Oh snap. So Jared recently bartered his PS3 for a knife (+ cash) from Chef Brian Wong. Ok, this is not just any knife, this is a Watanabe 240mm White Steel Yanagi (sashimi knife), custom made from Japan. (Excuse the garish low quality website. It does not reflect the awesomeness that is this knife). For the fraction of the price of other knife makers, it is hard to beat the quality and craftsmanship of a Watanabe handmade knife. We always thought that the Shun knives I purchased for Jared over the years were pretty top notch (um atleast for my price range). But I think I'd describe those Shuns as dull in comparison! If you click on the photo above, you'll notice in the left photo at the blade there are flecks of sawdust. As we were carefully placing the knife for the photoshoot, I moved the blade forward ever so slowly and the slightest grazing of the blade started tearing into the wooden sheath (I really feel like calling it a scabbard. ha!). Yikes!

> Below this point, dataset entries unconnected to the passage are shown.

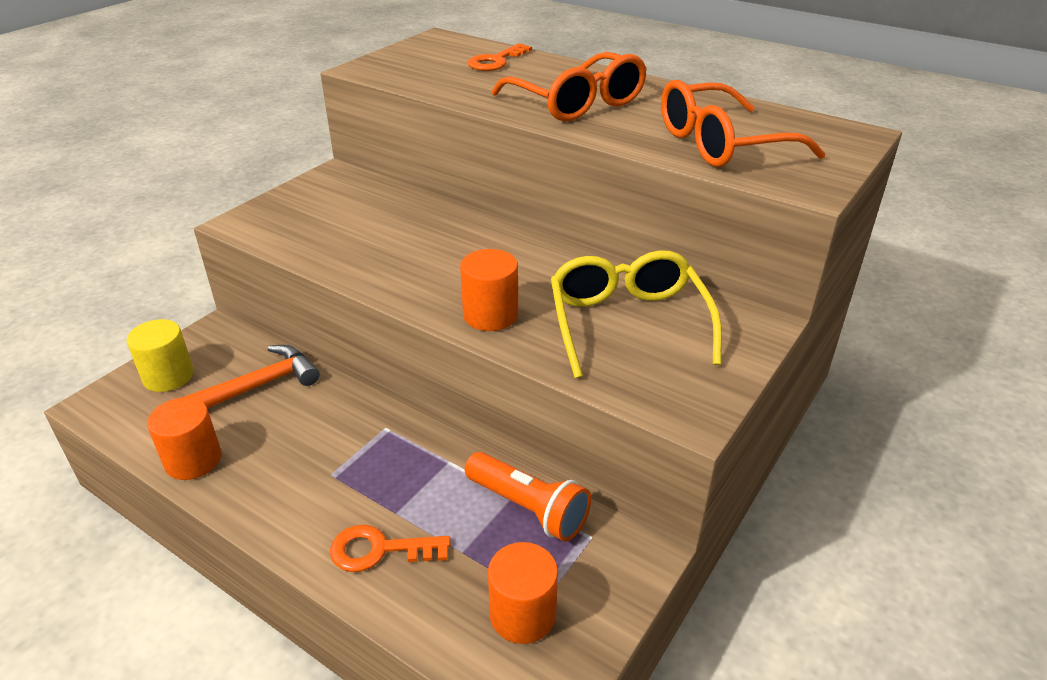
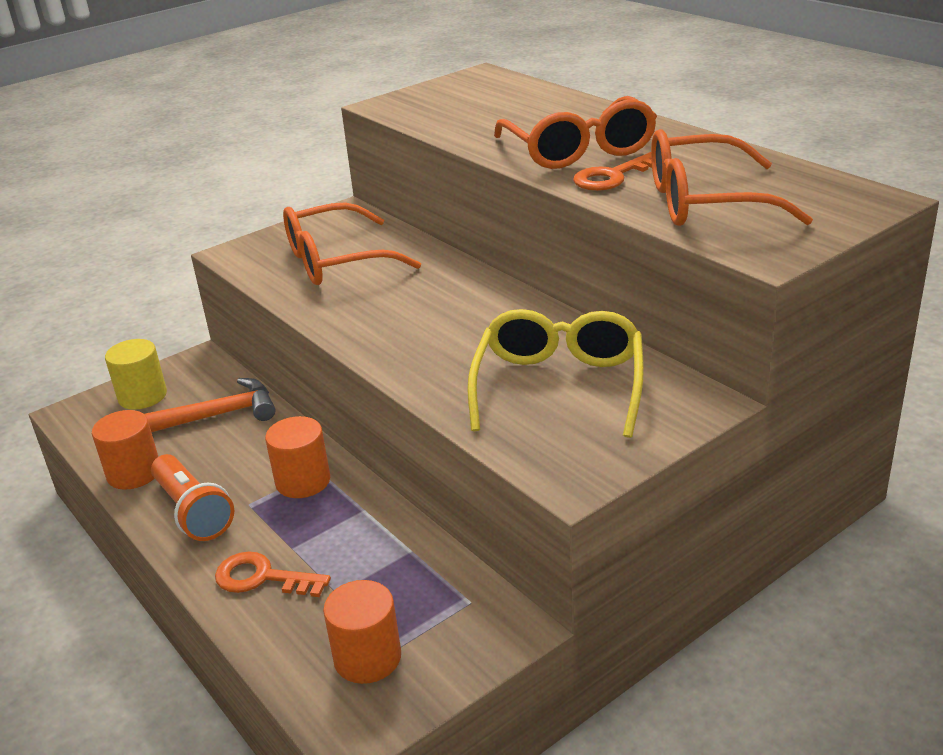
camera: 20 degrees right, 5 degrees down
(350, 222) = (335, 261): none -> orange glasses
(490, 315) = (423, 363): orange cylinder -> orange cylinder (303, 481)
(496, 61) = (524, 101): orange key -> orange key (613, 176)
(528, 508) = (420, 565): orange flashlight -> orange flashlight (193, 512)

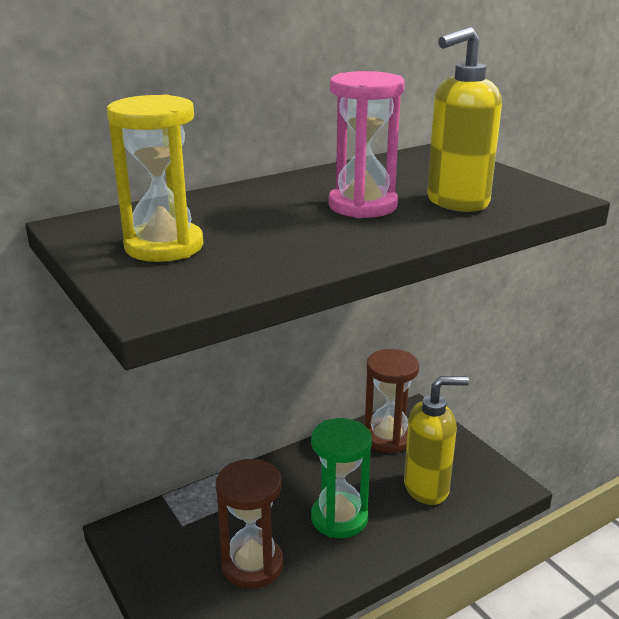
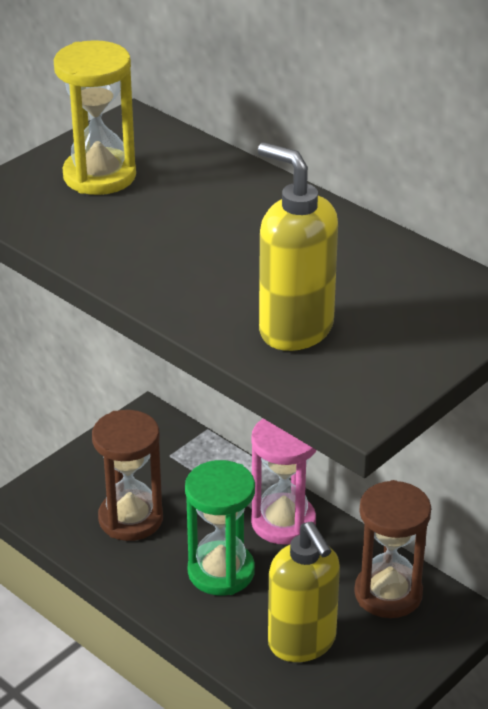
camera: 75 degrees right, 10 degrees up
(362, 206) = (253, 267): pink hourglass -> pink hourglass (283, 522)

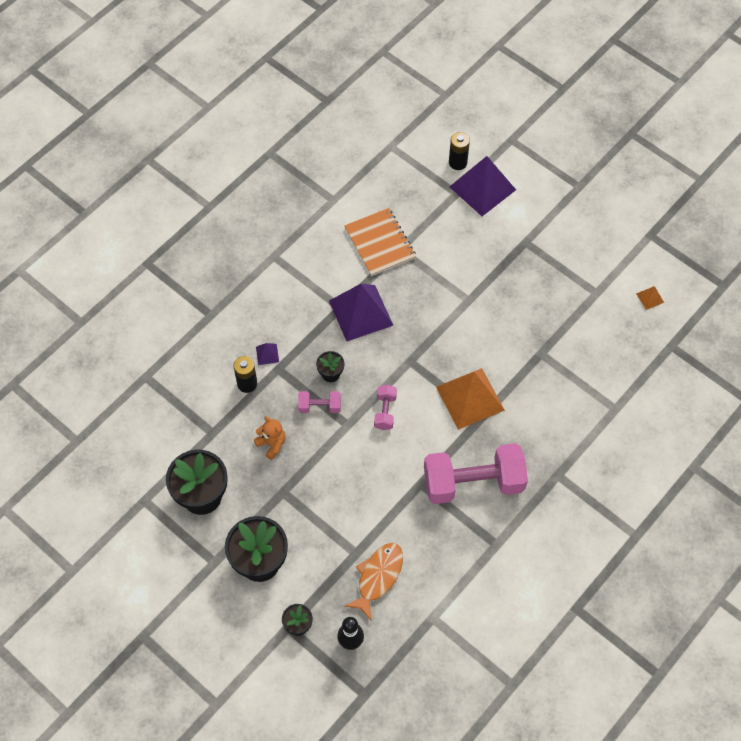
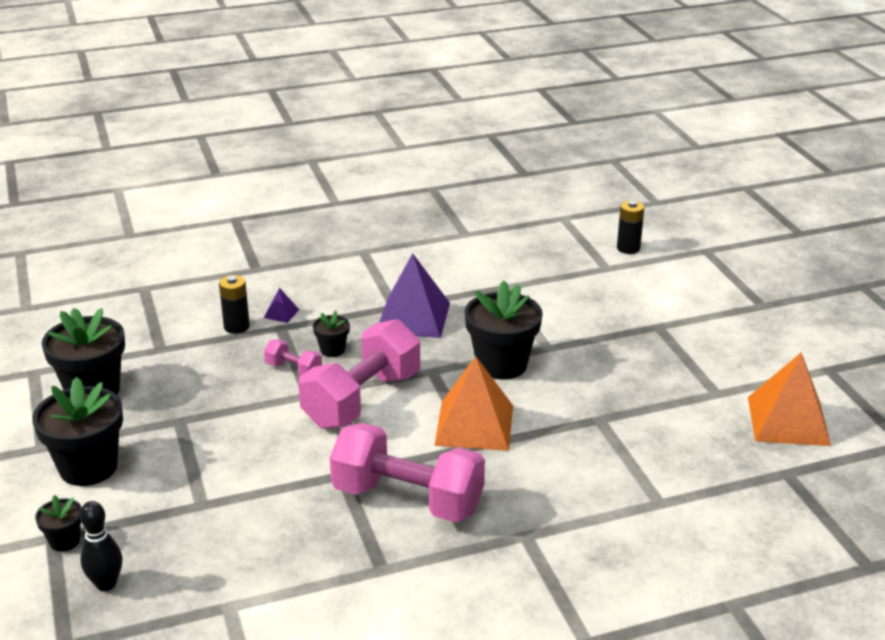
camera: 30 degrees right, 30 degrees down
(272, 444) = (210, 379): orange teddy bear -> none
(378, 577) = (204, 537): orange fish -> none
(380, 243) = (485, 276): orange notebook -> none
(385, 412) = (362, 400): pink dumbbell -> pink dumbbell, size x2.25
(450, 332) = (501, 364): none -> black flower pot
(482, 188) = (641, 273): purple pyramid -> none
(650, 298) = (788, 420): orange pyramid -> orange pyramid, size x2.42

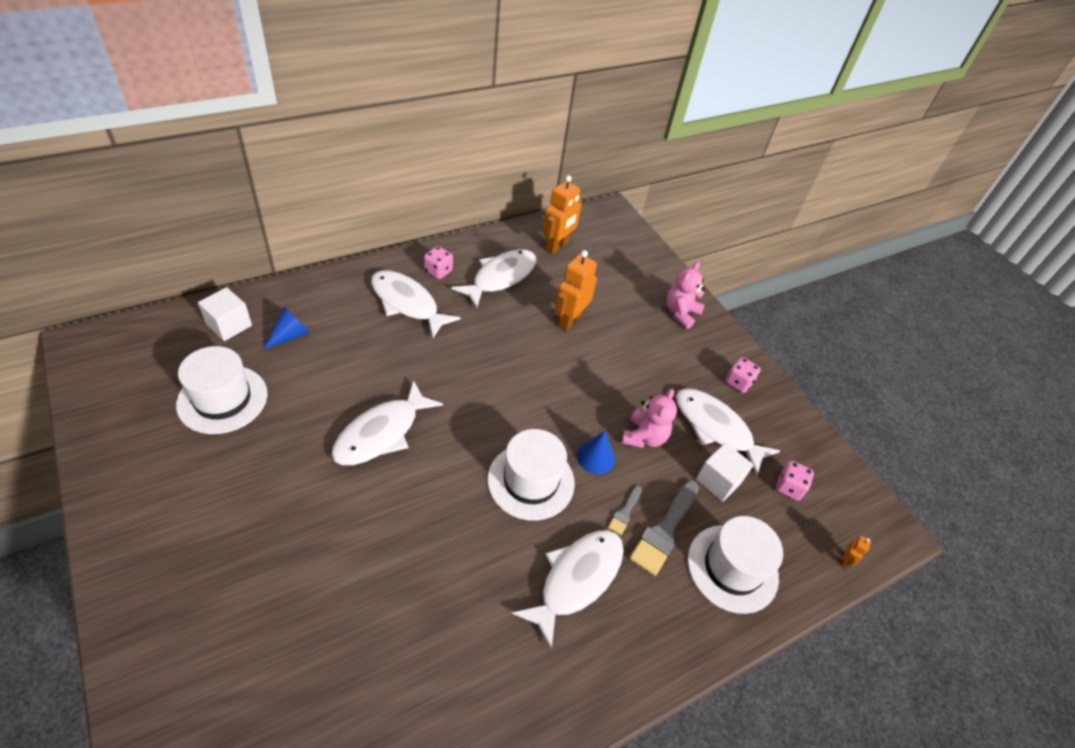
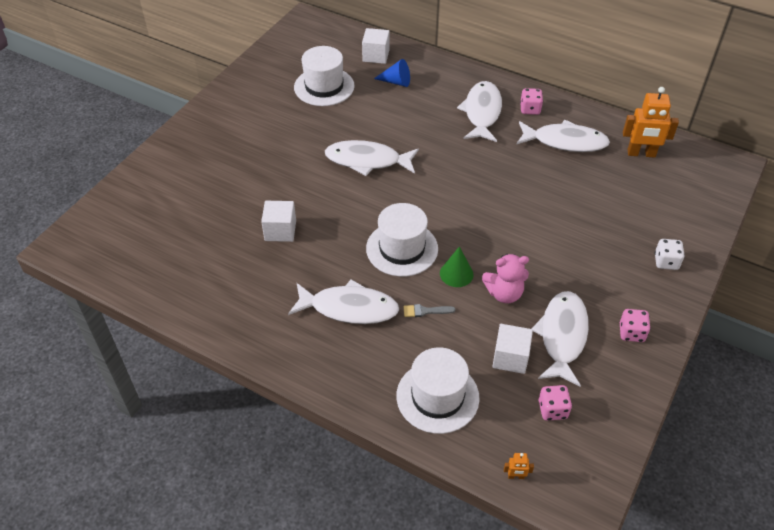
camera: 65 degrees right, 0 degrees up
(411, 583) = (280, 230): none -> white cube
(569, 320) = (569, 199): orange robot -> none
(596, 457) = (456, 274): blue cone -> green cone
(664, 530) = (432, 341): grey brush -> none
(681, 313) = (666, 262): pink teddy bear -> white dice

Now, onto the meal. What better way to start playing with this new sashimi knife than to start cutting some fish for sashimi! We stopped by Mitsuwa earlier in the day for a bowl of tonkotsu ramen for lunch and sushi grade fish for dinner. So for the final installment of our seafood weekend extravaganza, we picked up salmon, chu-toro (tuna), Suzuki sea bass and hamachi (yellowtail).
The knife sliced beautifully through the fish, and Jared was able to get paper thin slices of sashimi with ease. But come on, who wants to eat thin slices when eating sashimi, unless you are trying to feed 10 people with 1 small block of fish. :)
By no means is this the be all and end all of sashimi knives. There are knives that go from several hundred more to thousands of dollars! But for what we're willing to pay for a knife, it is safe to say that it is pretty awesome!
Not pictured were grilled salt cured salmon collar, grilled hamachi collar and grilled king oyster mushroom. More crab and bamboo was added to the rice after the shoot. It was another good night at the Zhao household.